Saved entries
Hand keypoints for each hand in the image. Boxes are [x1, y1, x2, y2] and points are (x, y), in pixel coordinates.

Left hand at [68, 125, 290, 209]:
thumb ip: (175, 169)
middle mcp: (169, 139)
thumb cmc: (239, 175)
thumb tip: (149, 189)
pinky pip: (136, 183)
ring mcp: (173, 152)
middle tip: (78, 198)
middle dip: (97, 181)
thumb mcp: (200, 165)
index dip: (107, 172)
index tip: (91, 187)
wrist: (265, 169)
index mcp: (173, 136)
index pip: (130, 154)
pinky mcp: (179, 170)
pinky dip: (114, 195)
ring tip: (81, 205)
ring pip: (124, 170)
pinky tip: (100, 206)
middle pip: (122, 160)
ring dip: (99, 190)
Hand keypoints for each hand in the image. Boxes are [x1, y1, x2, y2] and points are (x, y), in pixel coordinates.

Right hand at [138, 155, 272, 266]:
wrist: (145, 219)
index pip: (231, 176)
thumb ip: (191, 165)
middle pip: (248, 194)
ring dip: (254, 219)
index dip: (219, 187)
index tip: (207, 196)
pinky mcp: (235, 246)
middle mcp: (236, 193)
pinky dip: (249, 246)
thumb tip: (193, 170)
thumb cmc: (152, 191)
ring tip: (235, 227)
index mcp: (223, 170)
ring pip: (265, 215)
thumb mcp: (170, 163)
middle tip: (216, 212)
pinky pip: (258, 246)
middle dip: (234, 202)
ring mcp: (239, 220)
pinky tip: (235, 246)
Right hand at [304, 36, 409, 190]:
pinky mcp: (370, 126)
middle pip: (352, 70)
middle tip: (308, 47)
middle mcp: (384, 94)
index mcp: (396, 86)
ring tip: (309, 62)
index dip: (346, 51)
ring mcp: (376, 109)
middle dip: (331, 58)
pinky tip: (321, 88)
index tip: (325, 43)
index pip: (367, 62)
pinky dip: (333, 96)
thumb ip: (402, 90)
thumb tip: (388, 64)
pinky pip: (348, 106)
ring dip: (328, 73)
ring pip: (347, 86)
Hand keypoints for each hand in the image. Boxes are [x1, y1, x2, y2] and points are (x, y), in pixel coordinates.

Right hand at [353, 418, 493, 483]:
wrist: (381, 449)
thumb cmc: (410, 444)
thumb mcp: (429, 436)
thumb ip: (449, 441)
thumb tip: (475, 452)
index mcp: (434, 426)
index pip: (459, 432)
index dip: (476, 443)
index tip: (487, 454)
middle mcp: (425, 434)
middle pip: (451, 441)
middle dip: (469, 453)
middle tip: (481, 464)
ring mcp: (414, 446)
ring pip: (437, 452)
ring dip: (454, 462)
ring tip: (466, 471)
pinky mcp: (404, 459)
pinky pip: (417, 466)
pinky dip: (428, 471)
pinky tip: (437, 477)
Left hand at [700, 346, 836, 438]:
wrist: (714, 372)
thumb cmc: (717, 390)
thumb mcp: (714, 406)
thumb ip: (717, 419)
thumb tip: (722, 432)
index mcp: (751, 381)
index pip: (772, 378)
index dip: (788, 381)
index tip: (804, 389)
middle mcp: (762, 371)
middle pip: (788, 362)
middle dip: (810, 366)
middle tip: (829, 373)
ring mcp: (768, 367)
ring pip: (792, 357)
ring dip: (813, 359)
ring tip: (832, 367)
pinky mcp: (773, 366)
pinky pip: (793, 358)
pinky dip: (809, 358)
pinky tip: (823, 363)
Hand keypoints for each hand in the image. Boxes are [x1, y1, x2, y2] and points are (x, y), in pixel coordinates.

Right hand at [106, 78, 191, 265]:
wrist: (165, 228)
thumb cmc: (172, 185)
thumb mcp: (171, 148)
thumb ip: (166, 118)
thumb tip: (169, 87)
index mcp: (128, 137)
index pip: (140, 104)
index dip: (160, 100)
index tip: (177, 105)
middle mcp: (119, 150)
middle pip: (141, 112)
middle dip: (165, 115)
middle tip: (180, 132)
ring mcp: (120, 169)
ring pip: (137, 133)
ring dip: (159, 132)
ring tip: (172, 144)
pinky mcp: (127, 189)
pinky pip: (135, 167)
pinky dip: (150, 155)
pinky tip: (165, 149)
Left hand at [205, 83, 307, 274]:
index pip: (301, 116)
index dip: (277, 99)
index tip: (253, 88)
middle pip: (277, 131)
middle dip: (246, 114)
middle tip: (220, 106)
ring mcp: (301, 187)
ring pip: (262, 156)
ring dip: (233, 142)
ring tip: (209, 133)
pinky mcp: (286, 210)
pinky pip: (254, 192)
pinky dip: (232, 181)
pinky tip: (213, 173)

**Assignment**
Copy each entry exactly. Omit none.

**Solution**
Hand keypoints for each hand in the image. Boxes are [x1, y1, x2, y2] and points are (x, y), in pixel coordinates.

Left hand at [68, 125, 290, 209]:
thumb ip: (175, 169)
middle mcp: (169, 139)
thumb cmc: (239, 175)
thumb tip: (149, 189)
pinky pip: (136, 183)
ring mcp: (173, 152)
middle tip: (78, 198)
middle dip: (97, 181)
thumb mcp: (200, 165)
index dip: (107, 172)
index tip: (91, 187)
wrist: (265, 169)
index mcp: (173, 136)
index pip: (130, 154)
pinky mcp: (179, 170)
pinky dip: (114, 195)
ring tip: (81, 205)
ring pip: (124, 170)
pinky tip: (100, 206)
middle pip: (122, 160)
ring dip: (99, 190)
Hand keypoints for each hand in the image. Boxes are [x1, y1, x2, y2] and points are (x, y), in pixel coordinates.

Right hand at [138, 155, 272, 266]:
wrist: (145, 219)
index pip: (231, 176)
thumb ip: (191, 165)
middle pip: (248, 194)
ring dip: (254, 219)
index dip: (219, 187)
index tip: (207, 196)
pinky mcp: (235, 246)
middle mcp: (236, 193)
pinky dip: (249, 246)
thumb tip: (193, 170)
thumb cmc: (152, 191)
ring tip: (235, 227)
index mcp: (223, 170)
ring pip: (265, 215)
thumb mcp: (170, 163)
middle tip: (216, 212)
pinky pip: (258, 246)
middle dip: (234, 202)
ring mcp: (239, 220)
pinky tip: (235, 246)
Right hand at [304, 36, 409, 190]:
pinky mcp: (370, 126)
middle pip: (352, 70)
middle tip: (308, 47)
middle mcp: (384, 94)
index mcp: (396, 86)
ring tip: (309, 62)
index dip: (346, 51)
ring mcp: (376, 109)
middle dip: (331, 58)
pinky tip: (321, 88)
index tip: (325, 43)
index pip: (367, 62)
pinky dip: (333, 96)
thumb ip: (402, 90)
thumb tip: (388, 64)
pinky pip: (348, 106)
ring dip: (328, 73)
ring pip: (347, 86)
Hand keypoints for each hand in the image. Boxes are [x1, y1, x2, y2] and points are (x, y), in pixel coordinates.

Right hand at [353, 418, 493, 483]:
wrist: (381, 449)
thumb cmc: (410, 444)
thumb mcp: (429, 436)
thumb ip: (449, 441)
thumb tip: (475, 452)
index mcp: (434, 426)
index pip: (459, 432)
index dip: (476, 443)
index tip: (487, 454)
middle mcp: (425, 434)
middle pip: (451, 441)
middle dip: (469, 453)
middle tip: (481, 464)
ring mcp: (414, 446)
ring pip: (437, 452)
ring dip: (454, 462)
ring tip: (466, 471)
pinky mcp: (404, 459)
pinky pip: (417, 466)
pinky dip: (428, 471)
pinky tip: (437, 477)
Left hand at [700, 346, 836, 438]:
wrist: (714, 372)
thumb cmc: (717, 390)
thumb mcp: (714, 406)
thumb ip: (717, 419)
thumb tip: (722, 432)
index mcp: (751, 381)
index pip: (772, 378)
index dip: (788, 381)
index tip: (804, 389)
middle mcp: (762, 371)
middle pip: (788, 362)
middle dip: (810, 366)
middle tip: (829, 373)
ring mcp: (768, 367)
ring pip: (792, 357)
ring dip: (813, 359)
ring tip: (832, 367)
pinky mcp: (773, 366)
pinky pip: (793, 358)
pinky dip: (809, 358)
pinky tip: (823, 363)
Hand keypoints for each hand in the image. Boxes are [x1, y1, x2, y2] and points are (x, y), in pixel coordinates.

Right hand at [106, 78, 191, 265]:
wrist: (165, 228)
thumb cmc: (172, 185)
thumb mcp: (171, 148)
thumb ip: (166, 118)
thumb tip: (169, 87)
index mcp: (128, 137)
index pip: (140, 104)
index dip: (160, 100)
index tip: (177, 105)
middle mcp: (119, 150)
middle pip: (141, 112)
middle dip: (165, 115)
middle tip: (180, 132)
ring mcp: (120, 169)
ring pip: (137, 133)
ring dip: (159, 132)
ring tip: (172, 144)
pinky mcp: (127, 189)
pinky pip: (135, 167)
pinky dip: (150, 155)
pinky tip: (165, 149)
Left hand at [205, 83, 307, 274]:
index pip: (301, 116)
index dip: (277, 99)
index tip: (253, 88)
middle pip: (277, 131)
middle dip: (246, 114)
middle tip: (220, 106)
ring mcp: (301, 187)
ring pip: (262, 156)
ring dip: (233, 142)
ring tip: (209, 133)
pinky mcp: (286, 210)
pinky pip: (254, 192)
pinky dip: (232, 181)
pinky tip: (213, 173)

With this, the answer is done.